Overcrowding and a lack of clearly marked exit signs contributed to the stampede, the officials said, speaking on condition of anonymity because they were not authorized to talk to the press.

A statement from the Ibb provincial government put the death toll at 51 with more than 230 injured. Witnesses reported seeing children and teens among the bodies brought out from the crowd.

Opposition wants investigation
Opposition groups called for an investigation and urged the government to punish those responsible for the tragedy. The government announced that campaign rallies will continue.

In the southern city of Aden, Saleh’s sole opponent Faisal bin Shamlan held his own campaign rally, drawing some 50,000 supporters. Bin Shamlan’s campaign stops have seen large crowds — one last month as big as 100,000 people.

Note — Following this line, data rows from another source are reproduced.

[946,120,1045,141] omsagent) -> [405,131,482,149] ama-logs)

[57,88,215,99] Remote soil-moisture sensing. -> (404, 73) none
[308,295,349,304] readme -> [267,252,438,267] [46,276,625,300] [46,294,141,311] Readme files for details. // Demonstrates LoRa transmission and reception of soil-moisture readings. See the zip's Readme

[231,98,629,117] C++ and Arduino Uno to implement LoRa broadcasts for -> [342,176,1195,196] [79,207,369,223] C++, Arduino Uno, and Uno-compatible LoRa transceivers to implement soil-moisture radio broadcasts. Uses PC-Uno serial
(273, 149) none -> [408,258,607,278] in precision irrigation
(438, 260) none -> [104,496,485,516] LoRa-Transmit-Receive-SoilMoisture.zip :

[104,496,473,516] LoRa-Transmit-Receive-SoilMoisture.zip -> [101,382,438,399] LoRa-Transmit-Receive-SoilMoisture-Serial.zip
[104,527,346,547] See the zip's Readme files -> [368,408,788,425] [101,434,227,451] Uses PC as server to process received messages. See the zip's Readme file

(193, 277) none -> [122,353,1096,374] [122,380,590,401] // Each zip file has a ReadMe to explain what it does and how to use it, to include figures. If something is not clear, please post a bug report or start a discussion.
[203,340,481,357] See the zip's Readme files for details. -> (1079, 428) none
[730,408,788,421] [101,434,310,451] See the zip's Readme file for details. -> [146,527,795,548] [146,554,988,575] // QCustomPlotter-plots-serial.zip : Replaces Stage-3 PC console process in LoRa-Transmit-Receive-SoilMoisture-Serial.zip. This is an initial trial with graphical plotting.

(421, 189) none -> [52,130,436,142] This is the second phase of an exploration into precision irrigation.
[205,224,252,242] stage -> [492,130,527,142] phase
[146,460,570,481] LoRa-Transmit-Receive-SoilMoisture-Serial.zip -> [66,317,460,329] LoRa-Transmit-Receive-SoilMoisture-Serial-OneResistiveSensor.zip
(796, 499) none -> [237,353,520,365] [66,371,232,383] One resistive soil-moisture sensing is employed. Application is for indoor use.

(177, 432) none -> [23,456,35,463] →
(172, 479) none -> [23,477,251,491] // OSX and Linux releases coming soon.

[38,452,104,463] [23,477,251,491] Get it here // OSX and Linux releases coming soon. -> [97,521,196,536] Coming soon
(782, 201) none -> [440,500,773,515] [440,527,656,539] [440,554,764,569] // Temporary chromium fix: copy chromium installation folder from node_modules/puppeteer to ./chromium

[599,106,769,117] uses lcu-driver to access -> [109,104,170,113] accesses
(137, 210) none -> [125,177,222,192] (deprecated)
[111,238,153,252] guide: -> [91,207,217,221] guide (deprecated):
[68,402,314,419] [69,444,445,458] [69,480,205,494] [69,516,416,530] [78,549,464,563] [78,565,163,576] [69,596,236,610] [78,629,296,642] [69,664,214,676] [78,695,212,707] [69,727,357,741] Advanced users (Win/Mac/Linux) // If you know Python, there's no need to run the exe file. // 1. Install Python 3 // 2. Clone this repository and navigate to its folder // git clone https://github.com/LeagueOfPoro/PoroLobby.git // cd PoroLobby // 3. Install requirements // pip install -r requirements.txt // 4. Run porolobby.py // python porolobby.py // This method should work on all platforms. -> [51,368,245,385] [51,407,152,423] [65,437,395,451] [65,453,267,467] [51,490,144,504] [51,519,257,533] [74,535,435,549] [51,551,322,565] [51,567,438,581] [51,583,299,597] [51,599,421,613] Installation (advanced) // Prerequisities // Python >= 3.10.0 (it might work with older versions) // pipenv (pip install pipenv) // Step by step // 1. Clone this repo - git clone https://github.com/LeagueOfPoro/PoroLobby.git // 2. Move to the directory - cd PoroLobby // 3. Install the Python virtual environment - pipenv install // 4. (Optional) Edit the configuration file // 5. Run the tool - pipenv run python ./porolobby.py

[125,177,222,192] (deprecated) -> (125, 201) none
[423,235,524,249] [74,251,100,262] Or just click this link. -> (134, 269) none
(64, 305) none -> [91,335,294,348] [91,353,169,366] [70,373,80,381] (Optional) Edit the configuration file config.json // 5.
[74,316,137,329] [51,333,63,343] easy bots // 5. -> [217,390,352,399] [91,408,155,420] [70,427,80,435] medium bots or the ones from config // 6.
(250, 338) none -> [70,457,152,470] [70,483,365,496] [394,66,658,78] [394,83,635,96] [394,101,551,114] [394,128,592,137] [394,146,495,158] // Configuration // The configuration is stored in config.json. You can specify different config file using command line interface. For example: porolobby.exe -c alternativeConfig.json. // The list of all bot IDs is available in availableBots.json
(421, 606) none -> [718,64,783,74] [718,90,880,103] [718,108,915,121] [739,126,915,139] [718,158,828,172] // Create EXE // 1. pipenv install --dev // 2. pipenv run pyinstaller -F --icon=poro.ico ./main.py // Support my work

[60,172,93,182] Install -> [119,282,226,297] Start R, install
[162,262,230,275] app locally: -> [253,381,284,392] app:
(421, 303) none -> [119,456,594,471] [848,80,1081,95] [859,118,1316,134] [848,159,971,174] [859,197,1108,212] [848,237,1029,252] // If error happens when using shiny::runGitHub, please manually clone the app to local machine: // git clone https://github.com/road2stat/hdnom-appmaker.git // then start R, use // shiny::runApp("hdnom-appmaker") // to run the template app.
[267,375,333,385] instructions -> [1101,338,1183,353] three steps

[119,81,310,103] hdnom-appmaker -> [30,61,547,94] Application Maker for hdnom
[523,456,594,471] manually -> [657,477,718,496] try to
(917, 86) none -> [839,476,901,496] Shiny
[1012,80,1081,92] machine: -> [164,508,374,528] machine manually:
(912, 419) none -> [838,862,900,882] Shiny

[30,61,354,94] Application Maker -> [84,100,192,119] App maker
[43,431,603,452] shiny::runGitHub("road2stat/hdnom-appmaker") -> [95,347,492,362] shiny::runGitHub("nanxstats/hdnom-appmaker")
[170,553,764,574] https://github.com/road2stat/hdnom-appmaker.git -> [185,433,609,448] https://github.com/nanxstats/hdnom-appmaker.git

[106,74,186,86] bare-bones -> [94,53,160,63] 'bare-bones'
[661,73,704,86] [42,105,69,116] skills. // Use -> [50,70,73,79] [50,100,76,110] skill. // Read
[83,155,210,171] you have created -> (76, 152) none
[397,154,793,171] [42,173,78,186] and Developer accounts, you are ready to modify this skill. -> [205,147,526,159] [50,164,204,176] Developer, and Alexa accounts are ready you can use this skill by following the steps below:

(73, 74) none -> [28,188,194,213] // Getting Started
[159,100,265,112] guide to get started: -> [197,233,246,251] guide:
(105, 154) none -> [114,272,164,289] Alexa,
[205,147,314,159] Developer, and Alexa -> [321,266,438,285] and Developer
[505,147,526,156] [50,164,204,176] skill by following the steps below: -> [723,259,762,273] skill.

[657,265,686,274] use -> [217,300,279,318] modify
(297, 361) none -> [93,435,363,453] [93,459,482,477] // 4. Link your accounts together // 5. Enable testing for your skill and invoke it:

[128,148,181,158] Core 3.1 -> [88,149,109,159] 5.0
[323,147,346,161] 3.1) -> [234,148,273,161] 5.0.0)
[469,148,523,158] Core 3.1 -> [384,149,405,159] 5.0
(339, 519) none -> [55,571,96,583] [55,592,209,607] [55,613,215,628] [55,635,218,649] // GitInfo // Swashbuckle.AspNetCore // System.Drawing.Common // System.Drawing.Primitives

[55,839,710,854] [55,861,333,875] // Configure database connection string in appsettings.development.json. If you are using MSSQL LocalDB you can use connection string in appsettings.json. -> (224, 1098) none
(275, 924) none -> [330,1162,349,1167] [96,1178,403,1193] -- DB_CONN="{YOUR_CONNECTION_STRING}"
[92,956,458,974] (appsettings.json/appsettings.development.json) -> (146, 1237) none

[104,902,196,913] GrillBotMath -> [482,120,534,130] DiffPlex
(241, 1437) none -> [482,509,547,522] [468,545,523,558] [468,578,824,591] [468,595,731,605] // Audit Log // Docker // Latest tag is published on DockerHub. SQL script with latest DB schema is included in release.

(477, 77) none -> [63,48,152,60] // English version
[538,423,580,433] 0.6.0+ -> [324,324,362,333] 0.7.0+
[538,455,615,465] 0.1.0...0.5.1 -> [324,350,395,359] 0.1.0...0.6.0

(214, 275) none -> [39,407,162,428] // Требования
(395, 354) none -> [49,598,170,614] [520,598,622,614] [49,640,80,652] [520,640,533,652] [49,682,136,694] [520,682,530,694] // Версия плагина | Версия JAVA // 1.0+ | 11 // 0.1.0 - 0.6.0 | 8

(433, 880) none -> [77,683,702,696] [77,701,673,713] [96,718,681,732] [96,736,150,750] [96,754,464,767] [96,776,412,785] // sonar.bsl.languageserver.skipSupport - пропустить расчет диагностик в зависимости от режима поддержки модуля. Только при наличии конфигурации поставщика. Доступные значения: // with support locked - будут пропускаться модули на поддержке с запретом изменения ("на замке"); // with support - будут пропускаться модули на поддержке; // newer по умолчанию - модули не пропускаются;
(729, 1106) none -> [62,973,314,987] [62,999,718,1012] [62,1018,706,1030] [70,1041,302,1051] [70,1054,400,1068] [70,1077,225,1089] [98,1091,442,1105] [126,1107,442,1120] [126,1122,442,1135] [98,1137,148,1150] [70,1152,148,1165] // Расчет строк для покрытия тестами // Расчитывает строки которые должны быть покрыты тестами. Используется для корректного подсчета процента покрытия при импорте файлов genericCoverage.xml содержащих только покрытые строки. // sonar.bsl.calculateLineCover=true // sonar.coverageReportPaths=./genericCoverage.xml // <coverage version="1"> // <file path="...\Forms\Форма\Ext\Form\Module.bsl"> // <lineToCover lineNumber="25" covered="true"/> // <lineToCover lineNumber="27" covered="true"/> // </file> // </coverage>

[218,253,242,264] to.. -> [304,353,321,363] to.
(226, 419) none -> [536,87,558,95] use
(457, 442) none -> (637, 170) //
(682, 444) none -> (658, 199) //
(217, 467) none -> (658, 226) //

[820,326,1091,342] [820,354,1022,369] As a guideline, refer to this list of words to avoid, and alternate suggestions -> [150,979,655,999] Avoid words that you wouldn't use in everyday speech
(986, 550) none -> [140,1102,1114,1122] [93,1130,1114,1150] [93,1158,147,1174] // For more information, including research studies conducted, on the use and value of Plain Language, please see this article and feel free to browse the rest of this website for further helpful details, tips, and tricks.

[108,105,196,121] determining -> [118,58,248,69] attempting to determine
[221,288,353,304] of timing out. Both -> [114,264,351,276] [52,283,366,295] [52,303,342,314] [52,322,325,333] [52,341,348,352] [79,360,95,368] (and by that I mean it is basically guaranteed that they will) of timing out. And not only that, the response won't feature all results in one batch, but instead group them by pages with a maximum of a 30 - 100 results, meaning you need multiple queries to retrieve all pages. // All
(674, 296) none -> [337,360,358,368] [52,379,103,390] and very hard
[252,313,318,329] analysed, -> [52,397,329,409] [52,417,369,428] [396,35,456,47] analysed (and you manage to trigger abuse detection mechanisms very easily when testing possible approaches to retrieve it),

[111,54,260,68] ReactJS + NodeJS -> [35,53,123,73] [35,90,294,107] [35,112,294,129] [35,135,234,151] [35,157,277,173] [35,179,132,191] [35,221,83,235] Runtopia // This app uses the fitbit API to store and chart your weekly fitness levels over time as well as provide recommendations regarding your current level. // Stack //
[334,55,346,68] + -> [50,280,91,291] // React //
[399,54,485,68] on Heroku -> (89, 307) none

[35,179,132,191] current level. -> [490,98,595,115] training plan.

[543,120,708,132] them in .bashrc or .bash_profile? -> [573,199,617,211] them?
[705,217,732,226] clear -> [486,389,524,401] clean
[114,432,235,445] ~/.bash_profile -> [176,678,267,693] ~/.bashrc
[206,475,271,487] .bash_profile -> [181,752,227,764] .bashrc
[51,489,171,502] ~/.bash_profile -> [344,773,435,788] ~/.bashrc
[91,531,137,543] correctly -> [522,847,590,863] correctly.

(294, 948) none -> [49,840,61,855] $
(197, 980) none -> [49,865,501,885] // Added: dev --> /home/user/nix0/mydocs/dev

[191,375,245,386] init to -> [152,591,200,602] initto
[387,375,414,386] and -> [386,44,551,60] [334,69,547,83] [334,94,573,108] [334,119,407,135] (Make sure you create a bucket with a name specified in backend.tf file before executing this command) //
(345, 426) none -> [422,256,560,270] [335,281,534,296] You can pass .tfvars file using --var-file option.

Bin Shamlan is an oil industry executive who has spoken out against al-Qaida and won respect for resigning from parliament in 1995 to protest government corruption. He was named to run by Yemen’s five main opposition parties.

Saleh has been in power since 1978 — first as president of North Yemen, then as head of the unified state after the 1990 merger of North and South. He first held elections in 1999, defeating a member of his own party who ran as an independent. Opposition parties were not allowed to participate.

Leader walks a tightrope
He has allied himself with the United States in the war on terrorism, cracking down on Islamic militants in his country, which is the ancestral homeland of al-Qaida leader Osama bin Laden and was the scene of the 2000 bombing of the destroyer USS Cole that killed 17 American sailors.

But at the same time, he has also allied himself with Islamicist parties, maneuvering to keep their support amid the arrests of militants.

His government has touted September’s election as part of a reform program, but many observers fear a repeat of fraud said to have plagued past voting.

Saleh provoked criticism in June when he reversed his pledge not to seek another seven-year term saying he was “yielding to the people’s desire” that he stay on. He made a similar announcement and reversal ahead of the 1999 vote.

Since Yemen discovered oil in 1986, the government has been accused of rampant corruption and failing to pump oil wealth into the ailing economy. Unemployment is at 36 percent in the impoverished country.